Dataset items:
+---+

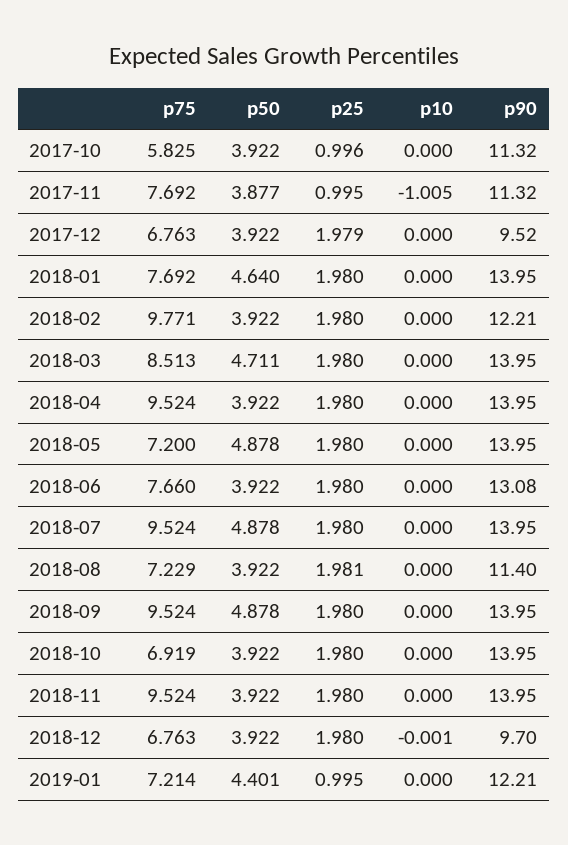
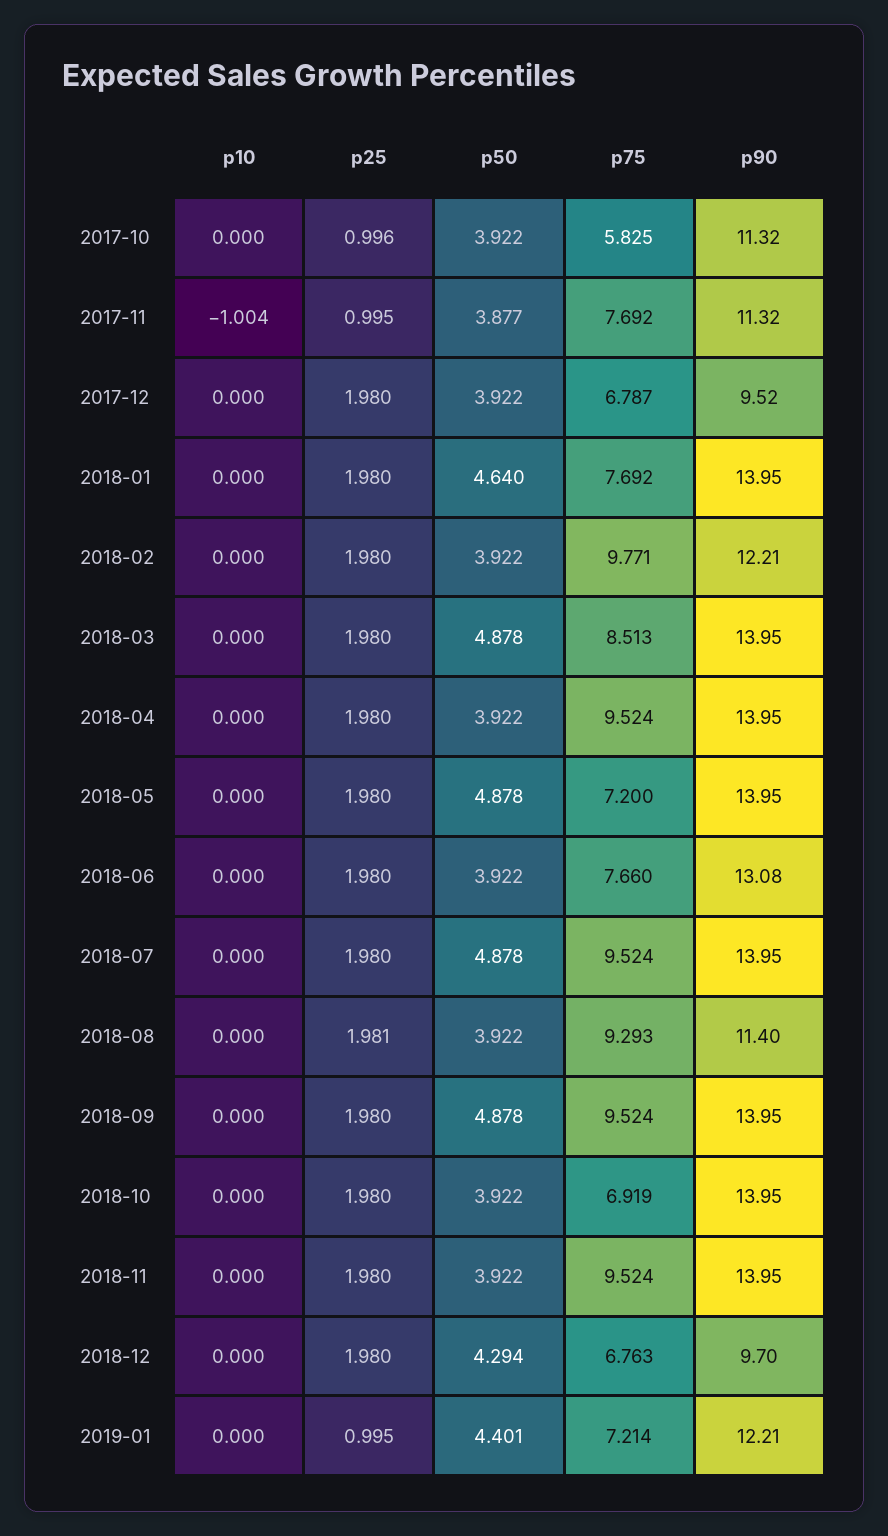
  {
    "p75": {
      "2017-10": 5.825,
      "2017-11": 7.692,
-     "2017-12": 6.763,
+     "2017-12": 6.787,
      "2018-01": 7.692,
      "2018-02": 9.771,
      "2018-03": 8.513,
      "2018-04": 9.524,
      "2018-05": 7.2,
      "2018-06": 7.66,
      "2018-07": 9.524,
-     "2018-08": 7.229,
+     "2018-08": 9.293,
      "2018-09": 9.524,
      "2018-10": 6.919,
      "2018-11": 9.524,
      "2018-12": 6.763,
      "2019-01": 7.214
    },
    "p50": {
      "2017-10": 3.922,
      "2017-11": 3.877,
      "2017-12": 3.922,
      "2018-01": 4.64,
      "2018-02": 3.922,
-     "2018-03": 4.711,
+     "2018-03": 4.878,
      "2018-04": 3.922,
      "2018-05": 4.878,
      "2018-06": 3.922,
      "2018-07": 4.878,
      "2018-08": 3.922,
      "2018-09": 4.878,
      "2018-10": 3.922,
      "2018-11": 3.922,
-     "2018-12": 3.922,
+     "2018-12": 4.294,
      "2019-01": 4.401
    },
    "p25": {
      "2017-10": 0.996,
      "2017-11": 0.995,
-     "2017-12": 1.979,
+     "2017-12": 1.98,
      "2018-01": 1.98,
      "2018-02": 1.98,
      "2018-03": 1.98,
      "2018-04": 1.98,
      "2018-05": 1.98,
      "2018-06": 1.98,
      "2018-07": 1.98,
      "2018-08": 1.981,
      "2018-09": 1.98,
      "2018-10": 1.98,
      "2018-11": 1.98,
      "2018-12": 1.98,
      "2019-01": 0.995
    },
    "p10": {
      "2017-10": 0,
-     "2017-11": -1.005,
+     "2017-11": -1.004,
      "2017-12": 0,
      "2018-01": 0,
      "2018-02": 0,
      "2018-03": 0,
      "2018-04": 0,
      "2018-05": 0,
      "2018-06": 0,
      "2018-07": 0,
      "2018-08": 0,
      "2018-09": 0,
      "2018-10": 0,
      "2018-11": 0,
-     "2018-12": -0.001,
+     "2018-12": 0,
      "2019-01": 0
    },
    "p90": {
      "2017-10": 11.32,
      "2017-11": 11.32,
      "2017-12": 9.52,
      "2018-01": 13.95,
      "2018-02": 12.21,
      "2018-03": 13.95,
      "2018-04": 13.95,
      "2018-05": 13.95,
      "2018-06": 13.08,
      "2018-07": 13.95,
      "2018-08": 11.4,
      "2018-09": 13.95,
      "2018-10": 13.95,
      "2018-11": 13.95,
      "2018-12": 9.7,
      "2019-01": 12.21
    }
  }

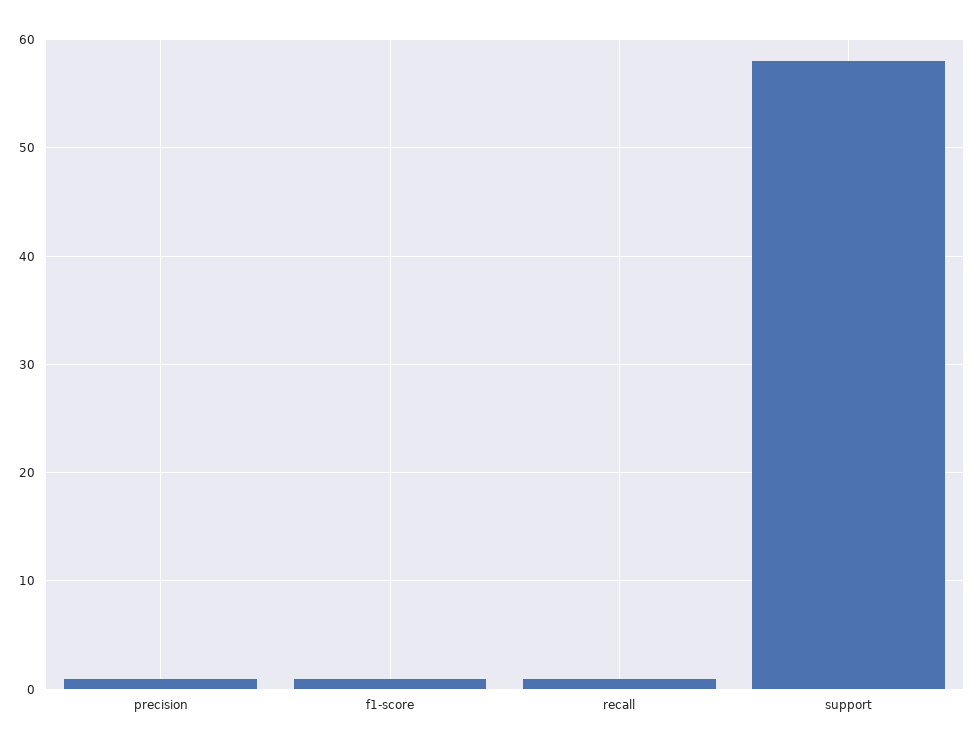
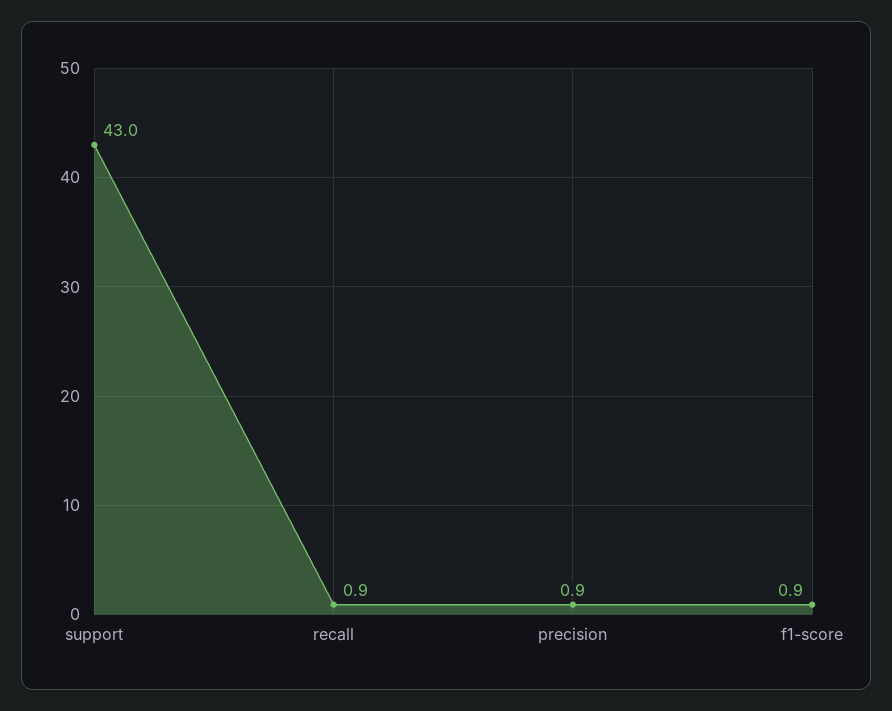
  {
    "precision": 0.9,
    "f1-score": 0.9,
    "recall": 0.9,
-   "support": 58
+   "support": 43
  }

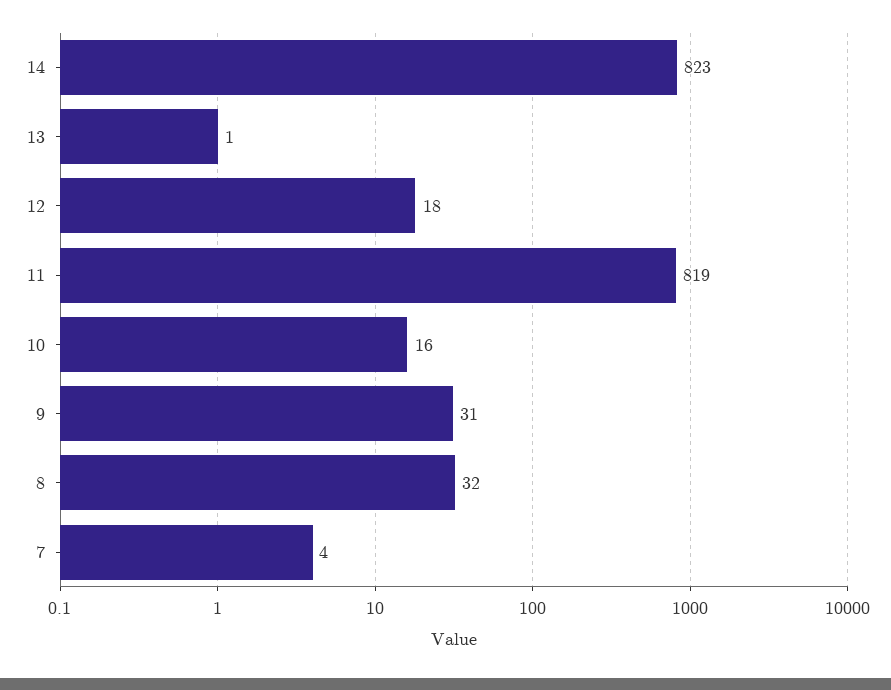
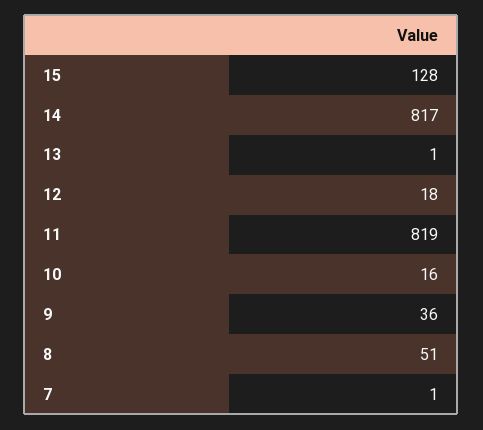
  {
-   "14": 823,
+   "14": 817,
    "13": 1,
    "12": 18,
    "11": 819,
    "10": 16,
-   "9": 31,
+   "9": 36,
-   "8": 32,
+   "8": 51,
-   "7": 4
+   "7": 1,
+   "15": 128
  }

+---+

Task instructions: Write the records above out again exactly, but not the pictures.

Answer space:
  {
    "p75": {
      "2017-10": 5.825,
      "2017-11": 7.692,
-     "2017-12": 6.763,
+     "2017-12": 6.787,
      "2018-01": 7.692,
      "2018-02": 9.771,
      "2018-03": 8.513,
      "2018-04": 9.524,
      "2018-05": 7.2,
      "2018-06": 7.66,
      "2018-07": 9.524,
-     "2018-08": 7.229,
+     "2018-08": 9.293,
      "2018-09": 9.524,
      "2018-10": 6.919,
      "2018-11": 9.524,
      "2018-12": 6.763,
      "2019-01": 7.214
    },
    "p50": {
      "2017-10": 3.922,
      "2017-11": 3.877,
      "2017-12": 3.922,
      "2018-01": 4.64,
      "2018-02": 3.922,
-     "2018-03": 4.711,
+     "2018-03": 4.878,
      "2018-04": 3.922,
      "2018-05": 4.878,
      "2018-06": 3.922,
      "2018-07": 4.878,
      "2018-08": 3.922,
      "2018-09": 4.878,
      "2018-10": 3.922,
      "2018-11": 3.922,
-     "2018-12": 3.922,
+     "2018-12": 4.294,
      "2019-01": 4.401
    },
    "p25": {
      "2017-10": 0.996,
      "2017-11": 0.995,
-     "2017-12": 1.979,
+     "2017-12": 1.98,
      "2018-01": 1.98,
      "2018-02": 1.98,
      "2018-03": 1.98,
      "2018-04": 1.98,
      "2018-05": 1.98,
      "2018-06": 1.98,
      "2018-07": 1.98,
      "2018-08": 1.981,
      "2018-09": 1.98,
      "2018-10": 1.98,
      "2018-11": 1.98,
      "2018-12": 1.98,
      "2019-01": 0.995
    },
    "p10": {
      "2017-10": 0,
-     "2017-11": -1.005,
+     "2017-11": -1.004,
      "2017-12": 0,
      "2018-01": 0,
      "2018-02": 0,
      "2018-03": 0,
      "2018-04": 0,
      "2018-05": 0,
      "2018-06": 0,
      "2018-07": 0,
      "2018-08": 0,
      "2018-09": 0,
      "2018-10": 0,
      "2018-11": 0,
-     "2018-12": -0.001,
+     "2018-12": 0,
      "2019-01": 0
    },
    "p90": {
      "2017-10": 11.32,
      "2017-11": 11.32,
      "2017-12": 9.52,
      "2018-01": 13.95,
      "2018-02": 12.21,
      "2018-03": 13.95,
      "2018-04": 13.95,
      "2018-05": 13.95,
      "2018-06": 13.08,
      "2018-07": 13.95,
      "2018-08": 11.4,
      "2018-09": 13.95,
      "2018-10": 13.95,
      "2018-11": 13.95,
      "2018-12": 9.7,
      "2019-01": 12.21
    }
  }

  {
    "precision": 0.9,
    "f1-score": 0.9,
    "recall": 0.9,
-   "support": 58
+   "support": 43
  }

  {
-   "14": 823,
+   "14": 817,
    "13": 1,
    "12": 18,
    "11": 819,
    "10": 16,
-   "9": 31,
+   "9": 36,
-   "8": 32,
+   "8": 51,
-   "7": 4
+   "7": 1,
+   "15": 128
  }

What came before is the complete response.